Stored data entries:
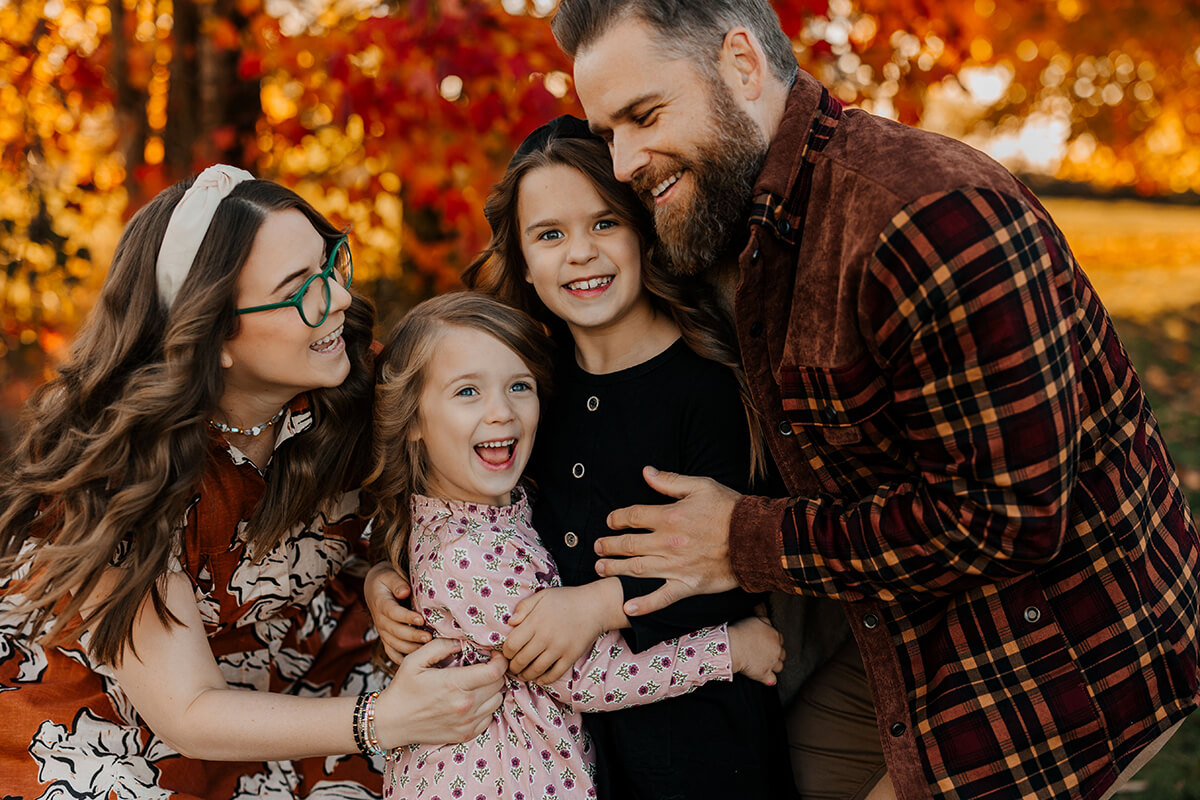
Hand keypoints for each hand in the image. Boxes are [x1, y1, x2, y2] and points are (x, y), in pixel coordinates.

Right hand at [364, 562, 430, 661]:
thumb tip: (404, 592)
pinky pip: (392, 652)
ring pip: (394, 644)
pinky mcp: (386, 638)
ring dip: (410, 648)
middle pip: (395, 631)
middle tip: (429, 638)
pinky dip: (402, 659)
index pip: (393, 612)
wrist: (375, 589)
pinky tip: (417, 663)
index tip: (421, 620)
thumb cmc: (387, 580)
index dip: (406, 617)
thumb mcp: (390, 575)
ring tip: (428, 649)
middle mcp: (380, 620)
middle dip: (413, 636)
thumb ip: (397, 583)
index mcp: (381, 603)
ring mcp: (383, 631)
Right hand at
--
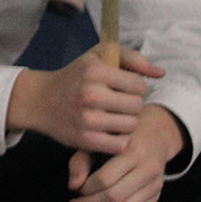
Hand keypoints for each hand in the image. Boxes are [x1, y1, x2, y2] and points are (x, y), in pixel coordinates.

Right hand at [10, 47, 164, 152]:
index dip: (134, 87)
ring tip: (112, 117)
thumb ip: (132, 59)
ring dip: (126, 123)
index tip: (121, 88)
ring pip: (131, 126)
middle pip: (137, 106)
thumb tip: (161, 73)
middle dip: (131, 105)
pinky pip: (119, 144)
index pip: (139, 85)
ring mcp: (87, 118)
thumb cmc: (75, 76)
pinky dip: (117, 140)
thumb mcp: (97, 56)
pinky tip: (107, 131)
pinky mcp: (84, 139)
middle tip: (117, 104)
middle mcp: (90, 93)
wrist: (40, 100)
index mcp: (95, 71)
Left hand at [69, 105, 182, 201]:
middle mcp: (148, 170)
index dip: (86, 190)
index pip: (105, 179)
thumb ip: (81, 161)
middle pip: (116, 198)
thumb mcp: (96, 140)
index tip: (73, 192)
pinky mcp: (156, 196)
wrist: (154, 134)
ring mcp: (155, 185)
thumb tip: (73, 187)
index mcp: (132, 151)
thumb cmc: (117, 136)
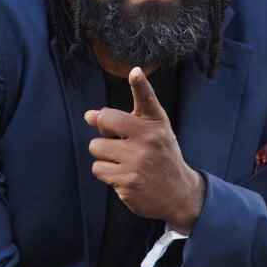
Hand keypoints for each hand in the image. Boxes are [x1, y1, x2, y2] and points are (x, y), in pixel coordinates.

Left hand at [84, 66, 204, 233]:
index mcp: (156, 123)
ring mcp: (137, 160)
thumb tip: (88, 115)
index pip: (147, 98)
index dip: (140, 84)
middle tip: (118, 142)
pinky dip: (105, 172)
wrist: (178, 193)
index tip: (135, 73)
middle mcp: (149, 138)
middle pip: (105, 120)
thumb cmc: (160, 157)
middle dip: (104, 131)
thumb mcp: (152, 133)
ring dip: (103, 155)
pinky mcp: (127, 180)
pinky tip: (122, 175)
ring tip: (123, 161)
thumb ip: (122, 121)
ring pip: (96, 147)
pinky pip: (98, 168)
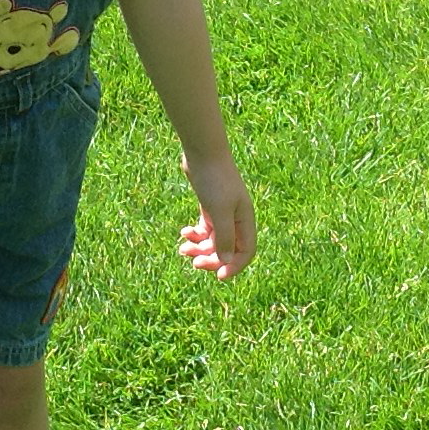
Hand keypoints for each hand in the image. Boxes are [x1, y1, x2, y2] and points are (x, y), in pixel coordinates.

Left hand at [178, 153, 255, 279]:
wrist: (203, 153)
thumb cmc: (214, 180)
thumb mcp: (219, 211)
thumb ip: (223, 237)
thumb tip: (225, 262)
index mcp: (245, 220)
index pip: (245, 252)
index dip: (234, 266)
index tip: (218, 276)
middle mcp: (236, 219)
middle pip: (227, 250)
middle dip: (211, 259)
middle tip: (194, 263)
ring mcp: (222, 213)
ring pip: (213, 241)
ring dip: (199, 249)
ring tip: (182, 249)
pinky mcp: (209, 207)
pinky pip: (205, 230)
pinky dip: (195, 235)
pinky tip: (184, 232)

__Brief__
The result should be an exact copy of only the lines above from the one that holds "ring pip: (131, 126)" through the one that holds "pinky tip: (184, 232)", both ends included, without pictures.

__Answer to this task__
ring pip: (131, 126)
middle pip: (137, 106)
thumb tip: (161, 73)
middle dip: (131, 105)
pinky pip: (119, 144)
index pip: (139, 85)
ring mcp: (87, 118)
thumb cmc: (75, 76)
pinky dip: (117, 140)
thumb mcp: (97, 56)
pinky tip: (107, 131)
pinky mcp: (84, 139)
middle tip: (117, 104)
middle mcp: (90, 93)
wrist: (40, 100)
index mcp: (95, 71)
Left hand at [69, 105, 182, 201]:
middle mcp: (148, 170)
index dip: (86, 190)
index pip: (105, 179)
thumb ip: (81, 161)
middle pip: (116, 198)
thumb mcp: (96, 140)
index tip: (73, 192)
pinky mcp: (156, 196)
wrist: (154, 134)
ring mcp: (155, 185)
thumb tip: (73, 187)
index mcp: (132, 151)
thumb cmc: (117, 136)
Hand keypoints for each hand in the image. Boxes are [x1, y1, x2, y2] and points are (x, y), in pixel coordinates.

Left hand at [84, 66, 204, 233]:
index mcp: (156, 123)
ring mcp: (137, 160)
thumb tip: (88, 115)
index pip: (147, 98)
index dip: (140, 84)
middle tip: (118, 142)
pinky dip: (105, 172)
wrist: (178, 193)
index tip: (135, 73)
middle mcp: (149, 138)
middle pip: (105, 120)
thumb cmc: (160, 157)
middle dip: (104, 131)
thumb mcp: (152, 133)
ring dip: (103, 155)
pinky mcp: (127, 180)
pinky tip: (122, 175)
ring tip: (123, 161)
thumb ip: (122, 121)
ring pip: (96, 147)
pinky pip: (98, 168)
Hand keypoints for each hand in the image. Boxes are [x1, y1, x2, y2] and points are (x, y), in pixel coordinates.

Left hand at [178, 153, 255, 279]:
wrist: (203, 153)
thumb cmc: (214, 180)
thumb mcp: (219, 211)
thumb ip: (223, 237)
thumb tip: (225, 262)
index mcp: (245, 220)
index pip: (245, 252)
index dip: (234, 266)
index tip: (218, 276)
middle mcp: (236, 219)
middle pip: (227, 250)
middle dip: (211, 259)
middle tip: (194, 263)
ring mcp: (222, 213)
ring pip: (213, 241)
ring dip: (199, 249)
ring tip: (182, 249)
pinky mcp: (209, 207)
pinky pip: (205, 230)
pinky dip: (195, 235)
pinky tip: (184, 232)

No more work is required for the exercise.